I absolutely love mid-summer parties–there’s been enough summertime that people have started to unwind, and enough left so that nobody’s in a panic about it coming to an end. Love the lazy day feel and hanging out with friends and unplugging. We always spend the third Saturday in July with a group of foodie friends, and so much of our pre-party conversation is about the menu and who brings what–we are very big fans of eating, and we tend to linger, so it’s not just one meal we plan, but two. The kickoff to the day is the much anticipated lunch menu, and there is lots of emailing and texting back and forth to figure out what we are having and who’s bringing which dish. Of course we all would be willing to do the entree and every side dish imaginable, but we whittle it down until we reach perfection.
You may not be surprised to discover that in this group I am referred to as the Chairman. They graciously allow me to be the leader of the menu planning, and it’s a job I happen to relish—pun very much intended. For our kick-off lunch, our best recipes are resurrected, new ones are introduced, and if you are ever going to show off, this is the moment because you know you’re in a group of people who will really appreciate your effort. My friends host in their magnificent screened-in porch that allows a gentle breeze, and their beautiful collection of Jadeite plates and lovely vintage tablecloths make the entire affair feel very festive.
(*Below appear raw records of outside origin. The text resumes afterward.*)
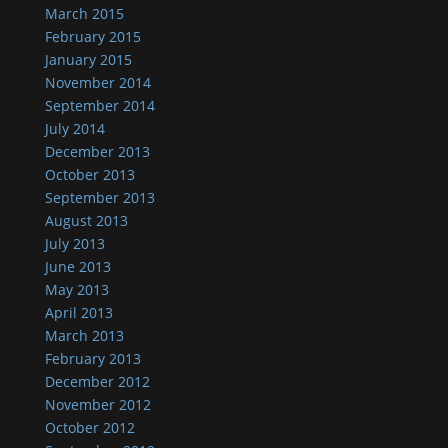
March 2015
February 2015
January 2015
November 2014
September 2014
July 2014
December 2013
October 2013
September 2013
August 2013
July 2013
June 2013
May 2013
April 2013
March 2013
February 2013
December 2012
November 2012
October 2012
I discovered this dish last fall and have kept it in my hip pocket hidden away in anticipation, because a Francheesie on a super high quality bun is about as exciting as a summer food can be: it glistens with joy, fun, happiness and deliciousness. Warning: if you serve these to your guests, you may be starting a tradition that you will never be able to stop, because frankly these are good dogs.
There’s something about summer that screams grilling, and why not? —the ease of doing it all outside and keeping the mess and heat out of the house is such a draw, and it’s easy enough to put something on the grill, add a diagonally cut zucchini and grill that as well, then whip up an easy tomato salad or summer green with a simple vinaigrette, and you have a great weeknight supper. If you’re looking for tips and techniques for grilling, there is no better place to go than the Steven Raichlen book “How to Grill,”which is where I found this amazing dish of his, which includes bacon—of course we would have bacon, because who would not want to add bacon?
You will need a real hot dog in natural casing, and please get the best quality you can buy. I tend to buy mine in a butcher shop, although you can find several nice options at the grocery store. To be able to stuff adequately, you want a larger dog, sometimes called a dinner frank. (Dinner frank: that term is so 1970s, and I just love it!) Want a secret? Try this recipe the night before, so the process goes smoothly on the Fourth.
8 thick hot dogs or knockwursts
2 or 3 jalapeno peppers, sliced thinly crosswise; you made need to cut them in half to fit
4 to 5 ounces Monterey Jack, Cheddar, Munster, or Gruyere cheese, cut into shallow strips to fit in dogs
Bacon strips (thin cut, like Oscar Meyer )
8 brioche buns, or high quality white hot dog buns
2 T butter, melted
Mustard, ketchup, relish, and/or diced onions
Slit and stuff each dog. To fit the cheese and jalapeno, cut a divot lengthwise in each hot dog, as pictured. Stuff with peppers and cheese then wrap with bacon; tie each in three places with butcher’s string to hold in the filling.
TIP: you can do this a day ahead and store in refrigerator in plastic or tupperware
Place the hot dogs on the grill, using indirect heat—as if you are actually baking them, but using the grill; cook about 20 minutes. Transfer to a platter then snip off and discard strings.
TIP: for this dish, I use indirect heat; my gas grill is on high, then just before I put the dogs on, I turn off the half of the grill that I’m using, leaving the other side on high.
TIP: if absolutely necessary, these hot dogs can be baked in the oven at 350, but watch them carefully
Brush the inside of the buns with the melted butter and grill them for 1 minute. Serve the “hot” dogs with toppings of choice.